Menurutnya, banyak dampak negatif yang ditimbulkan karhutla terutama terkait investasi, kesehatan, keselamatan jiwa bahkan nama baik Sumsel maupun bangsa Indonesia. Oleh karena itu, hal yang tidak kalah penting dalam penanganan karhutla ini adalah keterpaduan, kebersamaan, koordinasi dan sinergitas.

Nantinya, kebutuhan anggaran dan peralatan ini akan dibantu secara bersama-sama oleh pihak perusahaan. “Jika semua dikoordinasikan dengan baik maka pengendalian karhutla akan semakin baik. Karena itu pertemuan ini dilakukan agar semua langkah yang kita lakukan nanti bisa terpadu. Kita bisa bersinergi saling mengisi manakala ada kekurangan dan keterbatasan,” ucap Fatoni.

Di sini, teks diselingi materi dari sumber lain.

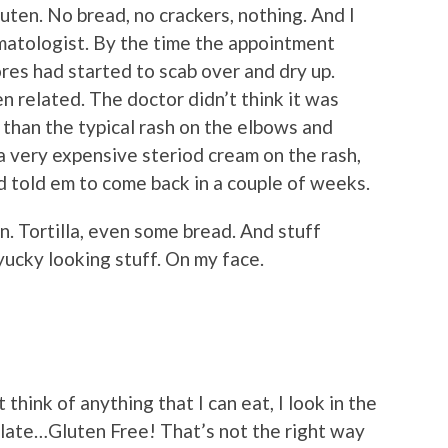
gluten. No bread, no crackers, nothing. And I
atologist. By the time the appointment
res had started to scab over and dry up.
ten related. The doctor didn’t think it was
y than the typical rash on the elbows and
a very expensive steriod cream on the rash,
 told em to come back in a couple of weeks.
in. Tortilla, even some bread. And stuff
 yucky looking stuff. On my face.
think of anything that I can eat, I look in the
late…Gluten Free! That’s not the right way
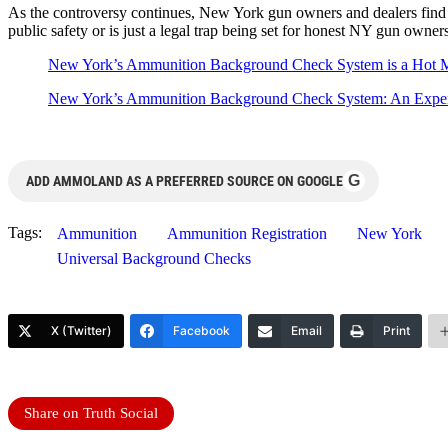
As the controversy continues, New York gun owners and dealers find th
public safety or is just a legal trap being set for honest NY gun owners
New York’s Ammunition Background Check System is a Hot 
New York’s Ammunition Background Check System: An Expe
G
ADD AMMOLAND AS A PREFERRED SOURCE ON GOOGLE
Tags:
Ammunition
Ammunition Registration
New York
Universal Background Checks
X (Twitter)
Facebook
Email
Print
Share on Truth Social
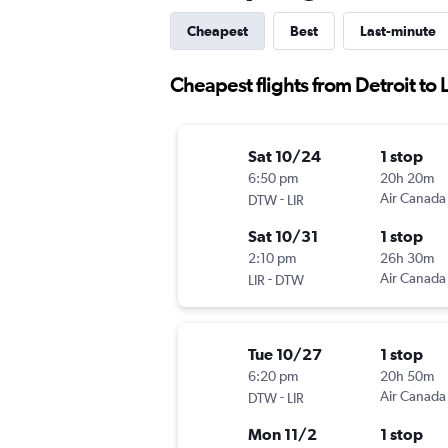
Cheapest
Best
Last-minute
Cheapest flights from Detroit to 
Sat 10/24
1 stop
6:50 pm
20h 20m
-
Air Canada
DTW
LIR
Sat 10/31
1 stop
2:10 pm
26h 30m
-
Air Canada
LIR
DTW
Tue 10/27
1 stop
6:20 pm
20h 50m
-
Air Canada
DTW
LIR
Mon 11/2
1 stop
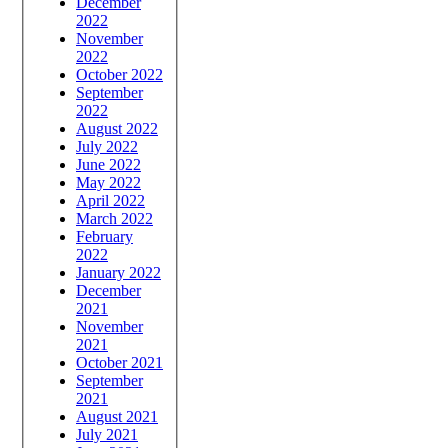
December
2022
November
2022
October 2022
September
2022
August 2022
July 2022
June 2022
May 2022
April 2022
March 2022
February
2022
January 2022
December
2021
November
2021
October 2021
September
2021
August 2021
July 2021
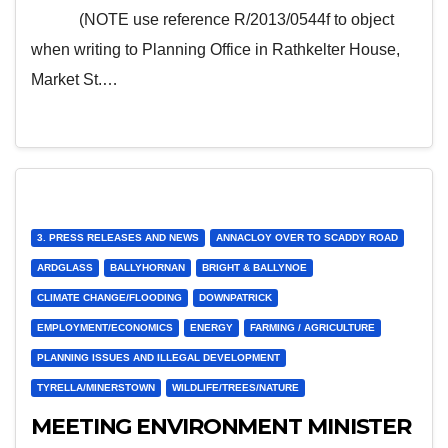
objection
(NOTE use reference R/2013/0544f to object
when writing to Planning Office in Rathkelter House,
Market St.…
3. PRESS RELEASES AND NEWS
ANNACLOY OVER TO SCADDY ROAD
ARDGLASS
BALLYHORNAN
BRIGHT & BALLYNOE
CLIMATE CHANGE/FLOODING
DOWNPATRICK
EMPLOYMENT/ECONOMICS
ENERGY
FARMING / AGRICULTURE
PLANNING ISSUES AND ILLEGAL DEVELOPMENT
TYRELLA/MINERSTOWN
WILDLIFE/TREES/NATURE
MEETING ENVIRONMENT MINISTER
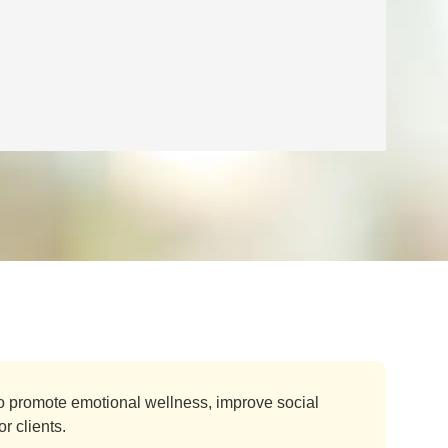
o promote emotional wellness, improve social
r clients.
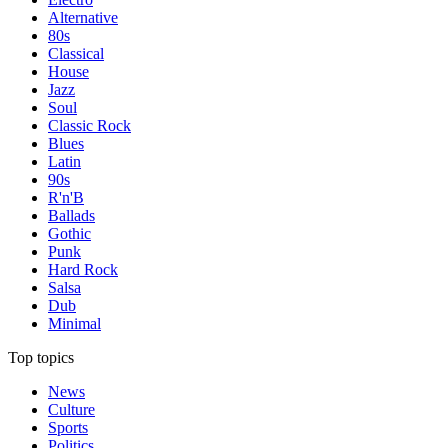
Alternative
80s
Classical
House
Jazz
Soul
Classic Rock
Blues
Latin
90s
R'n'B
Ballads
Gothic
Punk
Hard Rock
Salsa
Dub
Minimal
Top topics
News
Culture
Sports
Politics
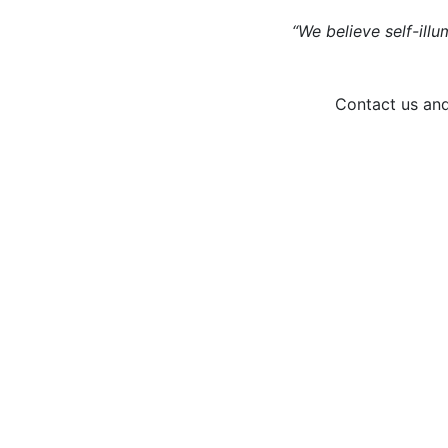
“We believe self-illu
Contact us and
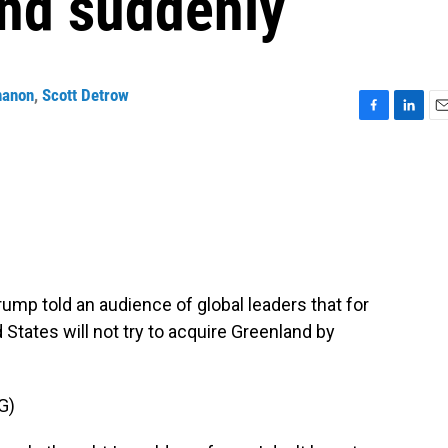
and suddenly
nanon
,
Scott Detrow
F
L
E
a
i
m
c
n
a
e
k
i
b
e
l
o
d
o
I
k
n
rump told an audience of global leaders that for
 States will not try to acquire Greenland by
G)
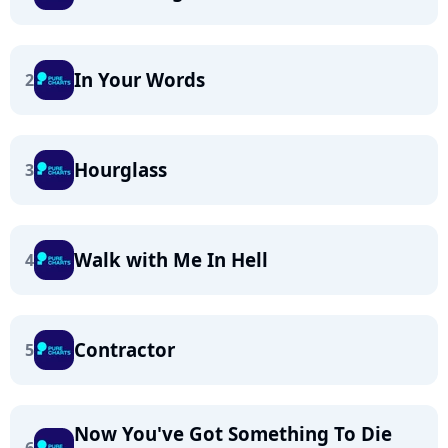
In Your Words
2
Hourglass
3
Walk with Me In Hell
4
Contractor
5
Now You've Got Something To Die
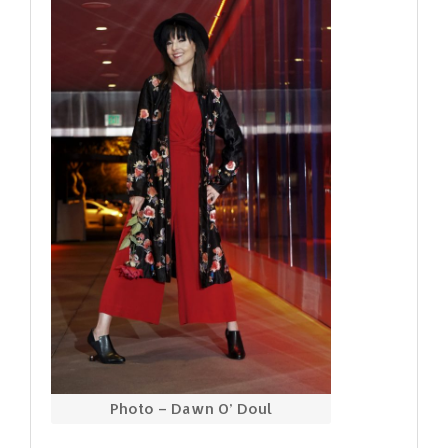
Photo – Dawn O’ Doul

Diketahui, dalam upaya penanggulangan Karhutla, Polda Sumsel menerapkan tiga langkah, yaitu mitigasi, investasi dan rehabilitasi. Fatoni dengan tegas juga mendukung sejumlah langkah penanggulangan tersebut.

Selaras, Dinas Perkebunan Sumsel juga akan mendata Keanggotaan Gabungan Pengusaha Kelapa Sawit Indonesia (GAPKI) untuk memudahkan koordinasi penanganan Karhutla. Senada, Pangdam II Sriwijaya juga akan menerjunkan 1 SSK berjumlah 350 personel mulai 11 Oktober sebagai upaya penanggulangan Karhutla.

Edi Nugroho Santoso, Direktur Pemulihan Kerusakan Lahan KLHK berharap pihak perusahaan melakukan antisipasi di 4 titik prioritas penanganan Karhutla di Sumsel. Diantaranya PT Waringin Agro Jaya di Kabupaten OKI, kedua area Suaka Margasatwa Padang Sugihan, ketiga ruas jalan tol Palembang-Kayuagung, tol Indralaya-Prabumulih dan Jalan Lintas Timur Sumatera. Terakhir, area PT Banyu Kahuripan Indonesia Kabupaten Banyuasin dan Muba.